Yes, to both questions. Seymour Kneitel had been promoted to Animator by this time, and this was one of his first credits as such, but I'm not certain that it was his first.

Fibber Fox
10-19-2008, 01:07 AM
Yes, to both questions. Seymour Kneitel had been promoted to Animator by this time, and this was one of his first credits as such, but I'm not certain that it was his first.

Thanks, Ray. I had presumed by the nature of Warners cartoons that it was a song Stalling pulled out of a Warner's library.

I have tried a number of web searches for the song and finally found one. This version is from 1919 and Irving Kaufman recorded it for Edison.

http://cylinders.library.ucsb.edu/mp3s/5000/5942/cusb-cyl5942d.mp3

The sheet music, for anyone who wants to play it on their py-anni:

http://odin.indstate.edu/about/units/rbsc/kirk/PDFs/sm1919_meow.pdf

F. Fox.

Sogturtle
10-19-2008, 02:10 AM
Yes, to both questions. Seymour Kneitel had been promoted to Animator by this time, and this was one of his first credits as such, but I'm not certain that it was his first.

Ray~

Well stated answer!:) From what I can see, it is Seymour's first KNOWN credited appearance as animator. But with the chaos that ensued with four top Fleischer "animators" quitting at the same moment it's amazing and to Fleischer's credit that they would REALLY give animation screen credit to Kneitel and all the barely-past inbetweener youthful staff:cool: .

(And it should be added that this situation left only full "animators" Grim Natwick and Ted Sears on staff along with former assistant, Rudy Zamora to steer the cartoons. That is until several of the newbie-animators showed their talent, and Sears and Natwick quit and headed west).

DDC
10-19-2008, 07:25 AM
When I first saw this one, I was quite amazed by the jump in production quality, for want of a better term, over "Dizzy Dishes" which I believe was only made a few months or so before. As has been mentioned before, this one has most of the trademark Fleisher moments; inanimate objects coming to life, pre code raunchiness, and a fairly catchy soundtrack.

Jack G.
10-19-2008, 12:36 PM
Classic Fleischer!

Makes me wish the a Betty Boop + Talkartoons set would happen.

Cartman
10-19-2008, 11:22 PM
Thanks, Ray. I had presumed by the nature of Warners cartoons that it was a song Stalling pulled out of a Warner's library.

I have tried a number of web searches for the song and finally found one.
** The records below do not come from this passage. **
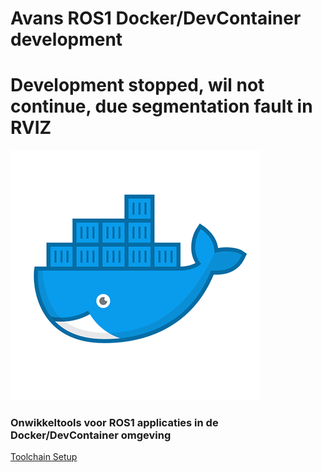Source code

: # Avans ROS1 Docker/DevContainer development



# Development stopped, wil not continue, due segmentation fault in RVIZ

![Image](documentation/images/docker.png)


### Onwikkeltools voor ROS1 applicaties in de Docker/DevContainer omgeving


[Toolchain Setup](documentation/toolchain_setup.md)



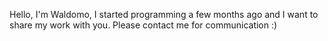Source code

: Hello, I'm Waldomo, I started programming a few months ago and I want to share my work with you. Please contact me for communication :)
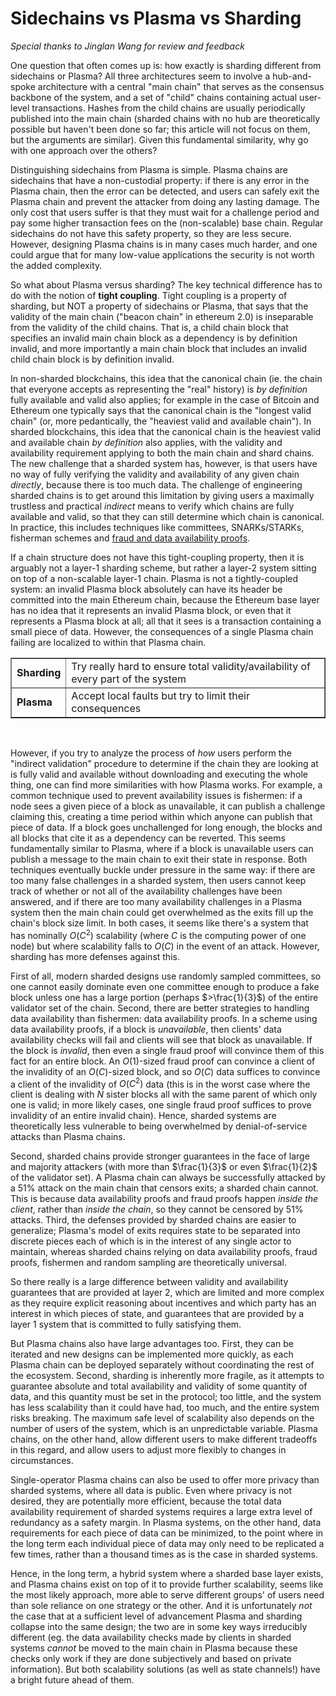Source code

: [category]: <> (General)
[date]: <> (2019/06/12)
[title]: <> (Sidechains vs Plasma vs Sharding)
[pandoc]: <> (--mathjax)

# Sidechains vs Plasma vs Sharding

_Special thanks to Jinglan Wang for review and feedback_

One question that often comes up is: how exactly is sharding different from sidechains or Plasma? All three architectures seem to involve a hub-and-spoke architecture with a central "main chain" that serves as the consensus backbone of the system, and a set of "child" chains containing actual user-level transactions. Hashes from the child chains are usually periodically published into the main chain (sharded chains with no hub are theoretically possible but haven't been done so far; this article will not focus on them, but the arguments are similar). Given this fundamental similarity, why go with one approach over the others?

Distinguishing sidechains from Plasma is simple. Plasma chains are sidechains that have a non-custodial property: if there is any error in the Plasma chain, then the error can be detected, and users can safely exit the Plasma chain and prevent the attacker from doing any lasting damage. The only cost that users suffer is that they must wait for a challenge period and pay some higher transaction fees on the (non-scalable) base chain. Regular sidechains do not have this safety property, so they are less secure. However, designing Plasma chains is in many cases much harder, and one could argue that for many low-value applications the security is not worth the added complexity.

So what about Plasma versus sharding? The key technical difference has to do with the notion of **tight coupling**. Tight coupling is a property of sharding, but NOT a property of sidechains or Plasma, that says that the validity of the main chain ("beacon chain" in ethereum 2.0) is inseparable from the validity of the child chains. That is, a child chain block that specifies an invalid main chain block as a dependency is by definition invalid, and more importantly a main chain block that includes an invalid child chain block is by definition invalid.

In non-sharded blockchains, this idea that the canonical chain (ie. the chain that everyone accepts as representing the "real" history) is _by definition_ fully available and valid also applies; for example in the case of Bitcoin and Ethereum one typically says that the canonical chain is the "longest valid chain" (or, more pedantically, the "heaviest valid and available chain"). In sharded blockchains, this idea that the canonical chain is the heaviest valid and available chain _by definition_ also applies, with the validity and availability requirement applying to both the main chain and shard chains. The new challenge that a sharded system has, however, is that users have no way of fully verifying the validity and availability of any given chain _directly_, because there is too much data. The challenge of engineering sharded chains is to get around this limitation by giving users a maximally trustless and practical _indirect_ means to verify which chains are fully available and valid, so that they can still determine which chain is canonical. In practice, this includes techniques like committees, SNARKs/STARKs, fisherman schemes and [fraud and data availability proofs](https://arxiv.org/abs/1809.09044).

If a chain structure does not have this tight-coupling property, then it is arguably not a layer-1 sharding scheme, but rather a layer-2 system sitting on top of a non-scalable layer-1 chain. Plasma is not a tightly-coupled system: an invalid Plasma block absolutely can have its header be committed into the main Ethereum chain, because the Ethereum base layer has no idea that it represents an invalid Plasma block, or even that it represents a Plasma block at all; all that it sees is a transaction containing a small piece of data. However, the consequences of a single Plasma chain failing are localized to within that Plasma chain.

<center>
<table border="1">
<tr><td><b>Sharding</b></td><td>Try really hard to ensure total validity/availability of every part of the system</td></tr>
<tr><td><b>Plasma</b></td><td>Accept local faults but try to limit their consequences</td></tr>
</table>
</center>
<br>

However, if you try to analyze the process of _how_ users perform the "indirect validation" procedure to determine if the chain they are looking at is fully valid and available without downloading and executing the whole thing, one can find more similarities with how Plasma works. For example, a common technique used to prevent availability issues is fishermen: if a node sees a given piece of a block as unavailable, it can publish a challenge claiming this, creating a time period within which anyone can publish that piece of data. If a block goes unchallenged for long enough, the blocks and all blocks that cite it as a dependency can be reverted. This seems fundamentally similar to Plasma, where if a block is unavailable users can publish a message to the main chain to exit their state in response. Both techniques eventually buckle under pressure in the same way: if there are too many false challenges in a sharded system, then users cannot keep track of whether or not all of the availability challenges have been answered, and if there are too many availability challenges in a Plasma system then the main chain could get overwhelmed as the exits fill up the chain's block size limit. In both cases, it seems like there's a system that has nominally $O(C^2)$ scalability (where $C$ is the computing power of one node) but where scalability falls to $O(C)$ in the event of an attack. However, sharding has more defenses against this.

First of all, modern sharded designs use randomly sampled committees, so one cannot easily dominate even one committee enough to produce a fake block unless one has a large portion (perhaps $>\frac{1}{3}$) of the entire validator set of the chain. Second, there are better strategies to handling data availability than fishermen: data availability proofs. In a scheme using data availability proofs, if a block is _unavailable_, then clients' data availability checks will fail and clients will see that block as unavailable. If the block is _invalid_, then even a single fraud proof will convince them of this fact for an entire block. An $O(1)$-sized fraud proof can convince a client of the invalidity of an $O(C)$-sized block, and so $O(C)$ data suffices to convince a client of the invalidity of $O(C^2)$ data (this is in the worst case where the client is dealing with $N$ sister blocks all with the same parent of which only one is valid; in more likely cases, one single fraud proof suffices to prove invalidity of an entire invalid chain). Hence, sharded systems are theoretically less vulnerable to being overwhelmed by denial-of-service attacks than Plasma chains.

Second, sharded chains provide stronger guarantees in the face of large and majority attackers (with more than $\frac{1}{3}$ or even $\frac{1}{2}$ of the validator set). A Plasma chain can always be successfully attacked by a 51% attack on the main chain that censors exits; a sharded chain cannot. This is because data availability proofs and fraud proofs happen _inside the client_, rather than _inside the chain_, so they cannot be censored by 51% attacks. Third, the defenses provided by sharded chains are easier to generalize; Plasma's model of exits requires state to be separated into discrete pieces each of which is in the interest of any single actor to maintain, whereas sharded chains relying on data availability proofs, fraud proofs, fishermen and random sampling are theoretically universal.

So there really is a large difference between validity and availability guarantees that are provided at layer 2, which are limited and more complex as they require explicit reasoning about incentives and which party has an interest in which pieces of state, and guarantees that are provided by a layer 1 system that is committed to fully satisfying them.

But Plasma chains also have large advantages too. First, they can be iterated and new designs can be implemented more quickly, as each Plasma chain can be deployed separately without coordinating the rest of the ecosystem. Second, sharding is inherently more fragile, as it attempts to guarantee absolute and total availability and validity of some quantity of data, and this quantity must be set in the protocol; too little, and the system has less scalability than it could have had, too much, and the entire system risks breaking. The maximum safe level of scalability also depends on the number of users of the system, which is an unpredictable variable. Plasma chains, on the other hand, allow different users to make different tradeoffs in this regard, and allow users to adjust more flexibly to changes in circumstances.

Single-operator Plasma chains can also be used to offer more privacy than sharded systems, where all data is public. Even where privacy is not desired, they are potentially more efficient, because the total data availability requirement of sharded systems requires a large extra level of redundancy as a safety margin. In Plasma systems, on the other hand, data requirements for each piece of data can be minimized, to the point where in the long term each individual piece of data may only need to be replicated a few times, rather than a thousand times as is the case in sharded systems.

Hence, in the long term, a hybrid system where a sharded base layer exists, and Plasma chains exist on top of it to provide further scalability, seems like the most likely approach, more able to serve different groups' of users need than sole reliance on one strategy or the other. And it is unfortunately _not_ the case that at a sufficient level of advancement Plasma and sharding collapse into the same design; the two are in some key ways irreducibly different (eg. the data availability checks made by clients in sharded systems _cannot_ be moved to the main chain in Plasma because these checks only work if they are done subjectively and based on private information). But both scalability solutions (as well as state channels!) have a bright future ahead of them.
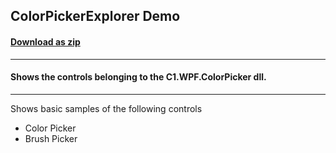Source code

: ## ColorPickerExplorer Demo
#### [Download as zip](https://grapecity.github.io/DownGit/#/home?url=https://github.com/GrapeCity/ComponentOne-WPF-Samples/tree/master/NET_6/ColorPicker/ColorPickerExplorer)
____
#### Shows the controls belonging to the C1.WPF.ColorPicker dll.
____
Shows basic samples of the following controls

* Color Picker
* Brush Picker

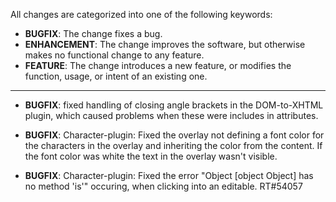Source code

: All changes are categorized into one of the following keywords:

- **BUGFIX**: The change fixes a bug.
- **ENHANCEMENT**: The change improves the software, but otherwise makes no
                   functional change to any feature.
- **FEATURE**: The change introduces a new feature, or modifies the function,
               usage, or intent of an existing one.

----

- **BUGFIX**: fixed handling of closing angle brackets in the DOM-to-XHTML
              plugin, which caused problems when these were includes in
              attributes.

- **BUGFIX**: Character-plugin: Fixed the overlay not defining a font color
              for the characters in the overlay and inheriting the color from
              the content. If the font color was white the text in the overlay
              wasn't visible.

- **BUGFIX**: Character-plugin: Fixed the error
              "Object [object Object] has no method 'is'" occuring, when clicking
              into an editable. RT#54057

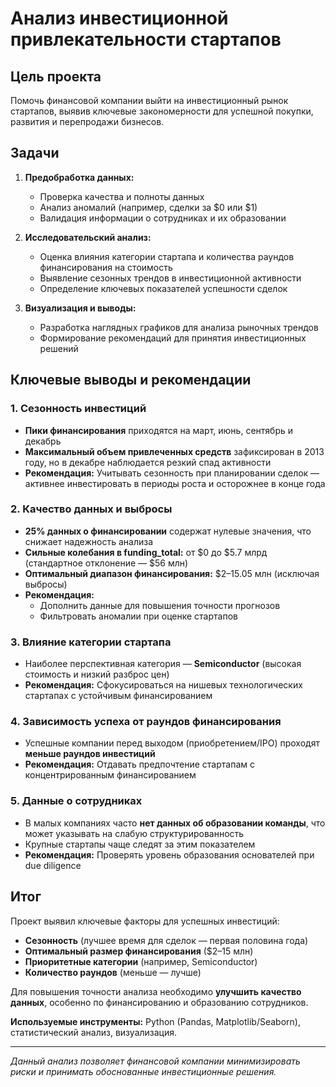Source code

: # Анализ инвестиционной привлекательности стартапов

## Цель проекта
Помочь финансовой компании выйти на инвестиционный рынок стартапов, выявив ключевые закономерности для успешной покупки, развития и перепродажи бизнесов.

## Задачи
1. **Предобработка данных:**
   - Проверка качества и полноты данных
   - Анализ аномалий (например, сделки за $0 или $1)
   - Валидация информации о сотрудниках и их образовании

2. **Исследовательский анализ:**
   - Оценка влияния категории стартапа и количества раундов финансирования на стоимость
   - Выявление сезонных трендов в инвестиционной активности
   - Определение ключевых показателей успешности сделок

3. **Визуализация и выводы:**
   - Разработка наглядных графиков для анализа рыночных трендов
   - Формирование рекомендаций для принятия инвестиционных решений

## Ключевые выводы и рекомендации

### 1. Сезонность инвестиций
- **Пики финансирования** приходятся на март, июнь, сентябрь и декабрь
- **Максимальный объем привлеченных средств** зафиксирован в 2013 году, но в декабре наблюдается резкий спад активности
- **Рекомендация:** Учитывать сезонность при планировании сделок — активнее инвестировать в периоды роста и осторожнее в конце года

### 2. Качество данных и выбросы
- **25% данных о финансировании** содержат нулевые значения, что снижает надежность анализа
- **Сильные колебания в funding_total:** от $0 до $5.7 млрд (стандартное отклонение — $56 млн)
- **Оптимальный диапазон финансирования:** $2–15.05 млн (исключая выбросы)
- **Рекомендация:**
  - Дополнить данные для повышения точности прогнозов
  - Фильтровать аномалии при оценке стартапов

### 3. Влияние категории стартапа
- Наиболее перспективная категория — **Semiconductor** (высокая стоимость и низкий разброс цен)
- **Рекомендация:** Сфокусироваться на нишевых технологических стартапах с устойчивым финансированием

### 4. Зависимость успеха от раундов финансирования
- Успешные компании перед выходом (приобретением/IPO) проходят **меньше раундов инвестиций**
- **Рекомендация:** Отдавать предпочтение стартапам с концентрированным финансированием

### 5. Данные о сотрудниках
- В малых компаниях часто **нет данных об образовании команды**, что может указывать на слабую структурированность
- Крупные стартапы чаще следят за этим показателем
- **Рекомендация:** Проверять уровень образования основателей при due diligence

## Итог
Проект выявил ключевые факторы для успешных инвестиций:
- **Сезонность** (лучшее время для сделок — первая половина года)
- **Оптимальный размер финансирования** ($2–15 млн)
- **Приоритетные категории** (например, Semiconductor)
- **Количество раундов** (меньше — лучше)

Для повышения точности анализа необходимо **улучшить качество данных**, особенно по финансированию и образованию сотрудников.

**Используемые инструменты:** Python (Pandas, Matplotlib/Seaborn), статистический анализ, визуализация.

---
*Данный анализ позволяет финансовой компании минимизировать риски и принимать обоснованные инвестиционные решения.*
This version is from 1919 and Irving Kaufman recorded it for Edison.

http://cylinders.library.ucsb.edu/mp3s/5000/5942/cusb-cyl5942d.mp3

The sheet music, for anyone who wants to play it on their py-anni:

http://odin.indstate.edu/about/units/rbsc/kirk/PDFs/sm1919_meow.pdf

F. Fox.
That's kind of a cruel song isn't it? Drowning a cat.

Anyway, as for the cartoon BARNACLE BILL, I loved it. I can't really think of any Talkartoons I've seen that I don't care too much for.